Last week Acciona Infrastructure Australia, which is building the troubled light rail from Circular Quay to Randwick, told a parliamentary inquiry that the project could not be completed until May 2020. The company’s managing director said the government was informed of the latest delay in August.
Acciona is suing the NSW Government for alleged “misleading and deceptive” conduct relating to changes in guidelines provided by electricity company Ausgrid.
But speaking at a CEDA function on Tuesday NSW Transport Minister Andrew Constance said he would “reveal some significant home truths” about the works yet to be completed.
The advice from Transport NSW was that Acciona has less than 600 meters of track to lay, which should be completed with a month, while the remaining half of 800 pole foundations should be completed by the first quarter next year, he said.
Acciona needs to complete five of the 10 sub stations and has 14 of the 19 pre-fabricated stops to install, both of which should take three months, the minister said.
“Sydney deserves its light rail in 2019, on the basis of the complexity of the work that lays ahead, most civil contractors worth their salt say we can get that done very quickly,” Mr Constance told the Sydney audience.
Mr Constance said that on the basis of the works left to be completed there is “no doubt” the project should be completed by the first quarter of next year.
“And that’s where May 2020 date starts to become a little bit laughable and I believe it’s designed to anger and frustrate the community.”
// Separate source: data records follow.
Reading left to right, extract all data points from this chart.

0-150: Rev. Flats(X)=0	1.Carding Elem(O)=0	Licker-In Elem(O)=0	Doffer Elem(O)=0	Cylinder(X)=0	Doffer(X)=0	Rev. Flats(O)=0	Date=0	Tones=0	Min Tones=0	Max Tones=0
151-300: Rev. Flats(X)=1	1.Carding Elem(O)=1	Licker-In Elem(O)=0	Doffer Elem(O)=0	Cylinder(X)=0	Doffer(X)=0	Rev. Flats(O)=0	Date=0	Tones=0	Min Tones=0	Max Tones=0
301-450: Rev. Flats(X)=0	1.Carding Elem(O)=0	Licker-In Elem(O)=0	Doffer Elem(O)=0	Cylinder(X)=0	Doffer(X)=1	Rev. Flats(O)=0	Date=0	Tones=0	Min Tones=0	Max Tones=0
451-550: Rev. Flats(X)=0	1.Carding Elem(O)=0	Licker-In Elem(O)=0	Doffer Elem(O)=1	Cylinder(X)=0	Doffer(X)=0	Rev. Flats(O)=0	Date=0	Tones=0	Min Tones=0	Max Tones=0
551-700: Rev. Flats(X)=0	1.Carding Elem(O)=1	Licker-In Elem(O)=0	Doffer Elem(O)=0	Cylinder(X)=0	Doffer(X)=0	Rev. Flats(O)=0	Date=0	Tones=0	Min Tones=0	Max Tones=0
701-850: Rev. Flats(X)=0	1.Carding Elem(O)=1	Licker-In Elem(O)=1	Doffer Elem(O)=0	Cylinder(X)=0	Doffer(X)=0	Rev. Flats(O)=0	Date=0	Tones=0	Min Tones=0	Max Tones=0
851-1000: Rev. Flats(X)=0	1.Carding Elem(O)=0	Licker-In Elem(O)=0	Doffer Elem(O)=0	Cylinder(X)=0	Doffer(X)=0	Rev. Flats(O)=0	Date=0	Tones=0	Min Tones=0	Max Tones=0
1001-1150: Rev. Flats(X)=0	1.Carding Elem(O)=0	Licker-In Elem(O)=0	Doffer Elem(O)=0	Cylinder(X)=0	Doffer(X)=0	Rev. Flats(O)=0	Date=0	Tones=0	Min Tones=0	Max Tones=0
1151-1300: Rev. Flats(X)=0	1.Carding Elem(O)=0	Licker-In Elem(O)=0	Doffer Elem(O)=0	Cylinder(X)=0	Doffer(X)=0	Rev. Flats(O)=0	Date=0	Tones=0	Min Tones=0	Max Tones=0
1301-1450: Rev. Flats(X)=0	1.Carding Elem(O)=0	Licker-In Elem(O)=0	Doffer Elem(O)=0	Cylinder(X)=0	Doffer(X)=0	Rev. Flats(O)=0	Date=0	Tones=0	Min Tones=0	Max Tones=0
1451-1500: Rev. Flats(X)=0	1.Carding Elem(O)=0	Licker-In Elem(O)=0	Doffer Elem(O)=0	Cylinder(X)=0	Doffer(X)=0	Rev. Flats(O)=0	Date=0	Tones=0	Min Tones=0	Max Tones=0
The minister also challenged the claim that the project builders were not on a go-slow:
“There should be hundreds of people working across these construction zones, and there isn’t.”
He compared the Sydney project to what had been achieved on Downer’s construction of the Newcastle light rail, which has “the same number of workers on a project that’s a quarter of the size.”
The minister said the NSW Government currently has 50 high-risk, high-profile projects across the state and he did not want the troubled light rail to hinder that program of works.
“I’m not going to stand by and see public private partnerships as a means to deliver projects in this state denigrated and harmed simply because of one single project. Work must be done by quarter one next year,” he said.
While the contractor was free to negotiate over what they’re entitled to, the government was “not going to bail them out for bad performance,” the minister said, adding that the state had paid millions to 96 small businesses impacted by the works.
Among them were a restaurant in Devonshire Street that received $289,000, a cafe near King St that received $295,000 and a salon on George St that was given $236,000, he said.
Elsewhere, the minister announced that in the 12 months since the introduction of the new Sydney trains timetable, on-time running has been at an average of 91 per cent and customer satisfaction remained at 86 per cent.